Objective 1 →
In the article about the young refugee, write out the passage starting with "How school helped" and going on through "education pilot program.", swapping "family" for "household".

START Document

How school helped a 9-year-old refugee discover her dreams again

Mahmoud Shabeeb/CARE

This article was contributed by Mahmoud Shabeeb of CARE International. 


Ghozlan, 9, was displaced with her family in Syria for one year before coming to Jordan in October 2012. The family spent two months in Zaa’tari refugee camp but was able to receive an official “bailout” after several family members encountered health problems including Ghozlan, who suffered from hepatitis. They moved to Amman, where Ghozlan spent another year out of school, working to provide for her family.  Last year, she was able to return to her studies, when she participated in CARE’s cash for education pilot program.

“I worked for a year at a women’s salon from 1 until 7 pm, six days a week, making about $US 56 per month,” says Ghozlan. “When it was time for students to return home from school in the afternoon I used to stand at the door of the salon and watch girls in their school uniforms carrying their backpacks and going home together. It made me very sad."

END Document
START Exercise data

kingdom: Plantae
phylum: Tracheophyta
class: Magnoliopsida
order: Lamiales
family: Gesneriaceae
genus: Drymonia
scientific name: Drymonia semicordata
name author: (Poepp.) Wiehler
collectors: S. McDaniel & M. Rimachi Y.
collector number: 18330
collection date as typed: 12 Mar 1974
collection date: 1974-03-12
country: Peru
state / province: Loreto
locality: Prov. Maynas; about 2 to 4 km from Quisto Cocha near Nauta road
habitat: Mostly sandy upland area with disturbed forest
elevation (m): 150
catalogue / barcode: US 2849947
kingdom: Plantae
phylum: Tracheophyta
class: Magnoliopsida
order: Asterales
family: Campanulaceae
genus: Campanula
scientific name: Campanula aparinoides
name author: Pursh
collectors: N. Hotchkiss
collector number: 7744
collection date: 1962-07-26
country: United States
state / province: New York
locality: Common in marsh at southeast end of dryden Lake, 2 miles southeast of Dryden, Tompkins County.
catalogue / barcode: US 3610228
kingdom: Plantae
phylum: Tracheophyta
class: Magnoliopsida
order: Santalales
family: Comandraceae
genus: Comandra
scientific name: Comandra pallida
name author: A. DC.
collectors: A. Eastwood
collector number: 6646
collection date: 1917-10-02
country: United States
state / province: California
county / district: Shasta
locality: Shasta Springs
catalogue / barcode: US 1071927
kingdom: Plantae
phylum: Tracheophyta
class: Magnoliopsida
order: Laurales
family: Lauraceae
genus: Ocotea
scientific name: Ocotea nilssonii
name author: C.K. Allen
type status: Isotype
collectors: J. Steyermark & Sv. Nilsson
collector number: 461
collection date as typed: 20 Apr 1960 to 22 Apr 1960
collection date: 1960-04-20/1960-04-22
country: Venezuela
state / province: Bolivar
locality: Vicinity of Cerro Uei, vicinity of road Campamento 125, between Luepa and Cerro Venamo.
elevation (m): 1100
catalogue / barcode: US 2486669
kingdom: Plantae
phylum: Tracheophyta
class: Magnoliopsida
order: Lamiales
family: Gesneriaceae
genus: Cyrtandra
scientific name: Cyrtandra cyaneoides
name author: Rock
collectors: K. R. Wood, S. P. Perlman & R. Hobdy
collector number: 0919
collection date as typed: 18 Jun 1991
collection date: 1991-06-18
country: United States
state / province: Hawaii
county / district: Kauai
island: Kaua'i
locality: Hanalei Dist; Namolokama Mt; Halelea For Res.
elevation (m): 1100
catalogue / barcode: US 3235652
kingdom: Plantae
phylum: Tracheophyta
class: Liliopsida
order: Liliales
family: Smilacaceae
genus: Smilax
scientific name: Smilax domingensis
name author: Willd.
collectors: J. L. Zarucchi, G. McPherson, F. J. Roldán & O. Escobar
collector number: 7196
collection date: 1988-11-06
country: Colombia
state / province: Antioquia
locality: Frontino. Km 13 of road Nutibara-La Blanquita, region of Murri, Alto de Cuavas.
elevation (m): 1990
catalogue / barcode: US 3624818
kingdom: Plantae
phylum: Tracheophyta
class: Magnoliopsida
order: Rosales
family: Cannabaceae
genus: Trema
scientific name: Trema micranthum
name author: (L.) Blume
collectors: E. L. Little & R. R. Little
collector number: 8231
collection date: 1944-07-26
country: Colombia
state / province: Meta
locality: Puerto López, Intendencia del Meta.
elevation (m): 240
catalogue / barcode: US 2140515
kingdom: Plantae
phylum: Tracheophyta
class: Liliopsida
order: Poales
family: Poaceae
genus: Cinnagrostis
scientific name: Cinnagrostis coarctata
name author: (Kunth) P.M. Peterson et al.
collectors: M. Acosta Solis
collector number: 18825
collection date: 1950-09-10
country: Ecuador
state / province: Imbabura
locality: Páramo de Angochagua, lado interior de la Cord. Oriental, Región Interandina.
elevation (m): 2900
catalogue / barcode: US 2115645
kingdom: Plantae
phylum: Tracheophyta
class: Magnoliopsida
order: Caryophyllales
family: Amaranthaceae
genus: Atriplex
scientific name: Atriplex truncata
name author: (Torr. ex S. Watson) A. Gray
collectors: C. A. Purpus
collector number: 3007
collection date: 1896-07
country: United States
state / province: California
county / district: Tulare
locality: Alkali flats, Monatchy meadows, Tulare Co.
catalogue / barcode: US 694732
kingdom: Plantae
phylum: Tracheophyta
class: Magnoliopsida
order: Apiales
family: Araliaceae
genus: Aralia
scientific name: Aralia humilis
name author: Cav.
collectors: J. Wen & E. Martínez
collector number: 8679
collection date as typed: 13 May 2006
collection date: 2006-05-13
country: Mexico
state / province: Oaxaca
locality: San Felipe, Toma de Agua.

END Exercise data

Objective 2 →
Set down the records starting with the line with "collection date: 1962-07-26" and going on through the line with "state / province: Antioquia".

Task result 1 →
How school helped a 9-year-old refugee discover her dreams again

Mahmoud Shabeeb/CARE

This article was contributed by Mahmoud Shabeeb of CARE International. 


Ghozlan, 9, was displaced with her household in Syria for one year before coming to Jordan in October 2012. The household spent two months in Zaa’tari refugee camp but was able to receive an official “bailout” after several household members encountered health problems including Ghozlan, who suffered from hepatitis. They moved to Amman, where Ghozlan spent another year out of school, working to provide for her household.  Last year, she was able to return to her studies, when she participated in CARE’s cash for education pilot program.

Task result 2 →
collection date: 1962-07-26
country: United States
state / province: New York
locality: Common in marsh at southeast end of dryden Lake, 2 miles southeast of Dryden, Tompkins County.
catalogue / barcode: US 3610228
kingdom: Plantae
phylum: Tracheophyta
class: Magnoliopsida
order: Santalales
family: Comandraceae
genus: Comandra
scientific name: Comandra pallida
name author: A. DC.
collectors: A. Eastwood
collector number: 6646
collection date: 1917-10-02
country: United States
state / province: California
county / district: Shasta
locality: Shasta Springs
catalogue / barcode: US 1071927
kingdom: Plantae
phylum: Tracheophyta
class: Magnoliopsida
order: Laurales
family: Lauraceae
genus: Ocotea
scientific name: Ocotea nilssonii
name author: C.K. Allen
type status: Isotype
collectors: J. Steyermark & Sv. Nilsson
collector number: 461
collection date as typed: 20 Apr 1960 to 22 Apr 1960
collection date: 1960-04-20/1960-04-22
country: Venezuela
state / province: Bolivar
locality: Vicinity of Cerro Uei, vicinity of road Campamento 125, between Luepa and Cerro Venamo.
elevation (m): 1100
catalogue / barcode: US 2486669
kingdom: Plantae
phylum: Tracheophyta
class: Magnoliopsida
order: Lamiales
family: Gesneriaceae
genus: Cyrtandra
scientific name: Cyrtandra cyaneoides
name author: Rock
collectors: K. R. Wood, S. P. Perlman & R. Hobdy
collector number: 0919
collection date as typed: 18 Jun 1991
collection date: 1991-06-18
country: United States
state / province: Hawaii
county / district: Kauai
island: Kaua'i
locality: Hanalei Dist; Namolokama Mt; Halelea For Res.
elevation (m): 1100
catalogue / barcode: US 3235652
kingdom: Plantae
phylum: Tracheophyta
class: Liliopsida
order: Liliales
family: Smilacaceae
genus: Smilax
scientific name: Smilax domingensis
name author: Willd.
collectors: J. L. Zarucchi, G. McPherson, F. J. Roldán & O. Escobar
collector number: 7196
collection date: 1988-11-06
country: Colombia
state / province: Antioquia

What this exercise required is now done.